--- Data records Enclosed Below ---

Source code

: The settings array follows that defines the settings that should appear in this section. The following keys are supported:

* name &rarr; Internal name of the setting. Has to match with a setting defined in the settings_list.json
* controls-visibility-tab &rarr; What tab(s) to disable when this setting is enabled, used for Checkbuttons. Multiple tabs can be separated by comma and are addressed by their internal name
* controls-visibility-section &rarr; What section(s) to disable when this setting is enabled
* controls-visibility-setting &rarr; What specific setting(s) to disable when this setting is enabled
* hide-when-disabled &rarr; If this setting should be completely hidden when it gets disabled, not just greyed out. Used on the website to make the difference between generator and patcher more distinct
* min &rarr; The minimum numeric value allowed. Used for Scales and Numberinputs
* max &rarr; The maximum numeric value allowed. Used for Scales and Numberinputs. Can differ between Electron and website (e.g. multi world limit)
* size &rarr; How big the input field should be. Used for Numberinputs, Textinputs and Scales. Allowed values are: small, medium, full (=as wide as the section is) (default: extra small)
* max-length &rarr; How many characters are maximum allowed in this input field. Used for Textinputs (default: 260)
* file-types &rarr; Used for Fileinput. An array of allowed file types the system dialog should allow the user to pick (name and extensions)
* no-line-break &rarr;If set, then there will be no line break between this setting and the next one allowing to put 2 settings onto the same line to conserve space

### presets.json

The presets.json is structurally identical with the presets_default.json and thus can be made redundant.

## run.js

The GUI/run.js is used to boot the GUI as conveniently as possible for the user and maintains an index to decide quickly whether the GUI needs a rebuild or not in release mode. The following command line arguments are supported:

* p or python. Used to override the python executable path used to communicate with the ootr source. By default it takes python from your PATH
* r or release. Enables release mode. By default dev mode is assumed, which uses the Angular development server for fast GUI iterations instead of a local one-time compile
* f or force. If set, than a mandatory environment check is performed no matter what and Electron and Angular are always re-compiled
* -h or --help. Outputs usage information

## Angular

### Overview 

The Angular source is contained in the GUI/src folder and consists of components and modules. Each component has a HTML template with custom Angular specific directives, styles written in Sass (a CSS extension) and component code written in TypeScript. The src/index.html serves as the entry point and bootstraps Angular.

--- End of Enclosed Data records ---

> **Problem statement**:
I would like you to report every line in the listing above that contains "section".

> **Solution to this exercise**:
: The settings array follows that defines the settings that should appear in this section. The following keys are supported:
* controls-visibility-section &rarr; What section(s) to disable when this setting is enabled
* size &rarr; How big the input field should be. Used for Numberinputs, Textinputs and Scales. Allowed values are: small, medium, full (=as wide as the section is) (default: extra small)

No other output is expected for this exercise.